There is a library and a park beside it

where we had lunch once. This

is where I’m coming from. Yes,

this is for all of us. Carver might have

fished here as a boy. His father 

worked at the sawmill.

No, I never knew him. Only

in his stories and poems. Later

his family moved to Yakima

where we’re from. This is my brother

and my wife. We’re coming from Seaside.

We were at the beach. And now we’re here.


Today we’ll see yellow and blue flags

of Ukraine flying as we cross the island

before arriving at Cathlamat, which means

stone in Chinook, and we’ll stop at Patty’s

for coffee and pannini sandwiches while

looking at the sign where the Hudson’s Bay Company

operated from. We’ll learn later

that the mother of a friend of ours

came from Cathlamat. I’ll re-read that story

of Carver’s, Where I’m Calling From

after we get home. A boy in the story

falls into an empty well, but nothing fell

on him and nothing closed off that circle of blue.

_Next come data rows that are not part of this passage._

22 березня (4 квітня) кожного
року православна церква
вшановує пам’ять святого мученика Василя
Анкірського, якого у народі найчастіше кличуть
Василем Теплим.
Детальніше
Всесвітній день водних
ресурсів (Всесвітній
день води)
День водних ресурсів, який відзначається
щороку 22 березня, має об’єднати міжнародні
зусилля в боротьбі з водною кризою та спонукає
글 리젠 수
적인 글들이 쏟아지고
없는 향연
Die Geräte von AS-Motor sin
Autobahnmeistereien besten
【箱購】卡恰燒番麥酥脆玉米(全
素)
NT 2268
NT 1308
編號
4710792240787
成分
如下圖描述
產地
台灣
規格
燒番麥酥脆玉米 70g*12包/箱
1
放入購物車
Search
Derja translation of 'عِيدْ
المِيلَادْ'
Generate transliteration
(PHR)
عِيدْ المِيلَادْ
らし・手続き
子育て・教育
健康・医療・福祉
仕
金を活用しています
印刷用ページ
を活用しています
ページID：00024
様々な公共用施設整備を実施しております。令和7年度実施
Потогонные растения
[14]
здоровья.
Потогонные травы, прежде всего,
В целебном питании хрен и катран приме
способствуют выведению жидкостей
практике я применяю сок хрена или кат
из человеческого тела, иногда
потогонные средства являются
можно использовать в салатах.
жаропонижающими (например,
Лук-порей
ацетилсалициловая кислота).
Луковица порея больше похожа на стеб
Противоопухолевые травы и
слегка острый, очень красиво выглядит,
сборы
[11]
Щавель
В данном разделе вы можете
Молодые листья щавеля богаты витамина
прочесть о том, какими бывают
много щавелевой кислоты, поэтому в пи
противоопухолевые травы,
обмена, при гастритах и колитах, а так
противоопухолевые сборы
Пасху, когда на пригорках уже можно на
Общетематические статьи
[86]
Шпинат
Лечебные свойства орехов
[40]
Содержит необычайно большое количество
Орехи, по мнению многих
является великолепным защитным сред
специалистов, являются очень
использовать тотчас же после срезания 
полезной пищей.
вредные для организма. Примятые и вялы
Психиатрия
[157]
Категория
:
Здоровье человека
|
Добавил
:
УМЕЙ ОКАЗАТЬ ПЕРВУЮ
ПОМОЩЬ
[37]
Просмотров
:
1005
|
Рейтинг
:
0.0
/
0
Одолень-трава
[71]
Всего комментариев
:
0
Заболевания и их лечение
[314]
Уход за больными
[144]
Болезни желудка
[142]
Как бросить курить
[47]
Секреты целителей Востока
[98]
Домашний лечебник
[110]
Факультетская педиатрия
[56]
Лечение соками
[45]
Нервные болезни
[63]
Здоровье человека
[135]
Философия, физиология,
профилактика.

My friend is a shield maker and I remind him

of that shield of Achilleus he took into battle

with those pastoral images confronting

his enemies before they met his sword,

their last image of this life. The blue ocean

circled that shield of Achilleus.

We walked some miles on the beach

we say at lunch. Off the highway,

going slow. An old friend has died,

and his memorial is Saturday.

Carver puts us in the small world, like Chekhov.

Now things are out of our hands, too.

Tiny, God bless him would still have

things on his plate, whereever he is.

This ferry runs 365 days a year, on the hour.